Furthermore, it affects Dopamine levels by preventing its reabsorption in the brain, which makes you feel happy! In fact, this is the exact same thing that cocaine does, just to a lesser degree. It's a drug, afterall! This dopamine stimulation is also the aspect of coffee that makes it moderately addictive.
So can you drink too much coffee? It turns out there is a lethal dose of caffeine which is somewhere around 150mg of caffeine per kilogram of your body. This means if you weigh 70kg you would require 14,000mg of caffeine to overdose.
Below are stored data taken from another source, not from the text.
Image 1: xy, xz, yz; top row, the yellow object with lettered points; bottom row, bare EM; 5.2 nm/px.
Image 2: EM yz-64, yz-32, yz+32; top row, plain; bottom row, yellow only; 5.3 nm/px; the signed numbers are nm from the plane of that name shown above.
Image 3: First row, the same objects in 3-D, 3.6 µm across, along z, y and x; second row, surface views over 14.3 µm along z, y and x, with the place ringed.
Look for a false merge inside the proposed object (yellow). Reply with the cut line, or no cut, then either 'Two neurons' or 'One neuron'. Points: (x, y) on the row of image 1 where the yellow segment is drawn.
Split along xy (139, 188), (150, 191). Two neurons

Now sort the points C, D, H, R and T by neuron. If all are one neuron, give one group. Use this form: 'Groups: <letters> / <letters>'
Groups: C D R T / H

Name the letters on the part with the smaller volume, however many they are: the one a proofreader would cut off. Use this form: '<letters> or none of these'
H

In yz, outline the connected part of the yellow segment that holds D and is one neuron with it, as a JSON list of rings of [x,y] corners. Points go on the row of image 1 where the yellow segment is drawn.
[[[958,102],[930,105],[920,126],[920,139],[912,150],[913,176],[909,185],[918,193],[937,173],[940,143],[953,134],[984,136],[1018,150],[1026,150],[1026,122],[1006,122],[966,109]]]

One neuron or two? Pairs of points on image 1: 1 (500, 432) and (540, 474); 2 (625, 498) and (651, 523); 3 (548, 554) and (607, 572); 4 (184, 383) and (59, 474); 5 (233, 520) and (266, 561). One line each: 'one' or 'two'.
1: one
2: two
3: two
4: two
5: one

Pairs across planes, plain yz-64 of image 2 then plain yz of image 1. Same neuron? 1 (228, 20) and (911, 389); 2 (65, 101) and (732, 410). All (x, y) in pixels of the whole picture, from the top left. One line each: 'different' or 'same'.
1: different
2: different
Put into perspective, an average cup of coffee contains roughly 150mg of caffeine, meaning if you are 70kg, approximately 70 cups of coffee would kill you.
However, you'd have to drink those cups all at once making it effectively impossible to overdose on caffeine from coffee, since you wouldn't be able to physically fit that much in your stomach. You'd also start experiencing mania and hallucinations before getting to this point.
Caffeine also has a halflife of around 6 hours -so if you drank a standard coffee with around 150mg of caffeine, after about 6 hours there will only be 75mg left in your system and you'll be feeling half of the effect. And 6 hours after that, you'll have 37.5mg - leaving more room for adenosine to jump back into action.
Which is why you may reach for another cup throughout the day, to maintain that glorious, alert and energetic feeling. So drink up! And enjoy the buzz. . . while it lasts.